Last night the RNC seems to have limited the audience to Rubio and Cruz fans. Herr Trumpf was thoroughly boo-ed whenever he opened his mouth. I wonder if Priebus got his ideas about who to admit to the debate audience from Wasserman Schultz. The Rubio and Cruz fans also booed each other during the immigration cat fight. Trumpf kept calling Cruz a liar... in fact, eventually, they all started calling each other liars. I can't imagine any non-Republican could have watched this silly debate without noticing none of them is fit to be president.Did anyone think Herr Trumpf wouldn't file a birther lawsuit against Cruz? Well, to be fair, it wasn't Herr himself... just some uncoordinated supporters... as uncoordinated as Cruz's and Hillary's SuperPACs I'm sure. It was filed in Alabama February 3 and seeks a judgment "declaring that Rafael Edward Cruz is ineligible to qualify/run/seek and be elected to the Office of the President of the United States of America" due to his Canadian birth. Rubio-haters also filed a suit against Rubio's eligibility, even though he was born in the U.S. Their contention is that neither of his parents was a citizen and that he was an anchor baby and not eligible. I suppose if President Trumpf appoints Sarah Palin and Ann Coulter to the Supreme Court, that could fly some day. But not now, uh... no.Funniest thing Trumpfian I heard all week was from Jonathan Martin and Maggie Haberman at the NY Times: maybe Herr's raunchy language will drive him out of the race. Have they never met his supporters? Oh, wait; they have. "His backers," they wrote, "who polls indicate include many without a college degree, see his willingness to speak coarsely as yet another refreshing example of his resistance to political correctness. His critics, many of them more affluent, view his language as a particularly vivid sign that he lacks basic decency and is ill suited to the nation’s highest office." The Trumpf masses are now coming to his shows demanding he say "pussy." As his lead into last night's debate the most right-wing of the Times's right-wing OpEd writers, Ross Douthat, shared his innermost thoughts about Herr: Why I Can't Learn To Love Donald Trump. Mentioning the "near-total Republican disarray," he references two mainstream Democrats' opinions as to why to shun Herr Trumpf.

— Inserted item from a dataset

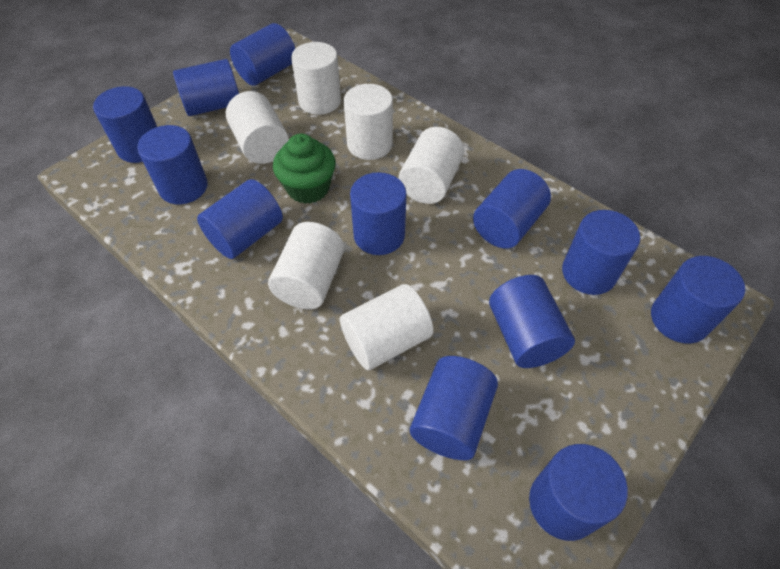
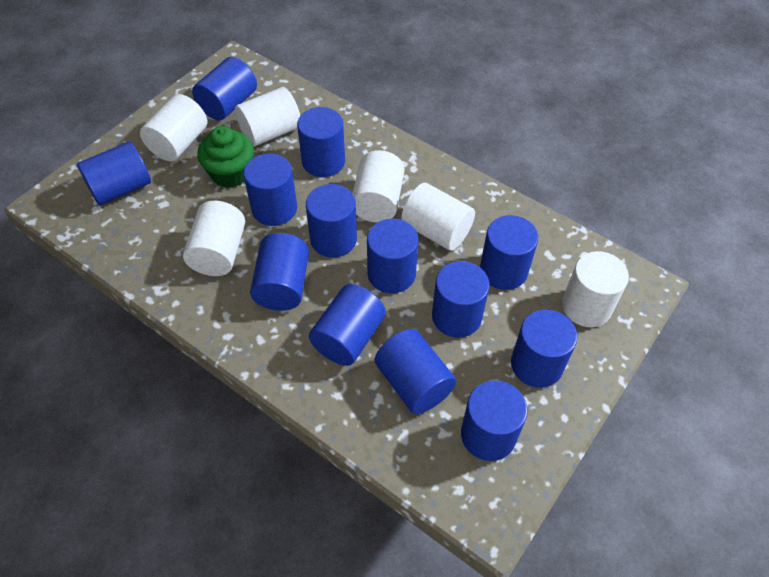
blue cylinder: [93,86,157,163] [138,125,208,204] [173,59,239,116] [197,179,283,259] [230,23,295,86] [350,172,407,255] [410,356,498,460] [473,169,551,249] [489,275,575,368] [529,444,628,541] [562,210,640,295] [651,256,745,344] = 12 -> [77,142,151,205] [192,57,257,121] [244,154,297,226] [250,233,309,311] [297,107,345,177] [306,184,357,257] [309,284,386,366] [367,219,419,293] [375,329,456,414] [432,261,490,338] [461,380,528,461] [480,215,538,290] [511,309,578,388] = 13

On the one hand, Jonathan Chait has made the case that his fellow liberals should cheer Trump on, not only because he’s unlikely to win a general election but also because it wouldn’t be so bad if he did, since he’d be a much more ideologically-unsettled figure than a President Marco Rubio or Ted Cruz, and thus more likely to cut deals with Democrats and generally govern from some kind of center. As a hopeful example, he invokes as a Trumpian forerunner Arnold Schwarzenegger, another misogynist celebrity demagogue who ended up as “a highly effective governor” because all he cared about was his popularity, which made him much more willing to work across party lines.Then for a counterpoint, there’s Ezra Klein, who concedes that we can’t know what a Trump White House would mean for public policy, but argues that liberals (and everyone else) should find him “terrifying” nonetheless, for reasons that have less to do with the specifics of what he might stand for than with how unbound he is from normal conventions and restraints.
He agrees with Ezra. "I don’t think anyone, "he wrote, "right or left, should feel sanguine about what he represents, or about the prospect of having someone so unrestrained elected to an office that’s increasingly lacking in effective formal restraints upon its powers... [A] Trumpian four years would almost certainly involve a significant degradation of the unwritten restraints on presidential conduct, an acceleration of royalist tendencies that may be built into our system but still deserve to be slowed down, and a blurring of reality-TV and political culture that takes us several leagues further along the road to President Camacho. I don’t think that the nebulous possibility of dealmaking should tempt liberals to welcome this kind of experiment; I don’t think the hope of a more working-class-friendly G.O.P. should tempt conservative reformers to learn to love it either. And the fact that recent presidents have already pushed the envelope in all kinds of troubling ways is not a “what’s the big deal” case for accepting Trumpism: Noting that George W. Bush approved waterboarding (while insisting that we don’t torture) or that Barack Obama launched wars without congressional approval (while denying they were real wars) is not a case for electing a candidate who’s gleeful in his promises to torture with abandon and rob other countries of their oil; rather, it’s a warning of what the office does to men who are restrained by norms and rules and the tribute that executive vice still has to pay to constitutional virtue."Does this make sense to anybody, anywhere? Does someone think he's saying something? Maybe you have to listen to Hate Talk Radio non-stop for a decade to imagine you know what he's talking about.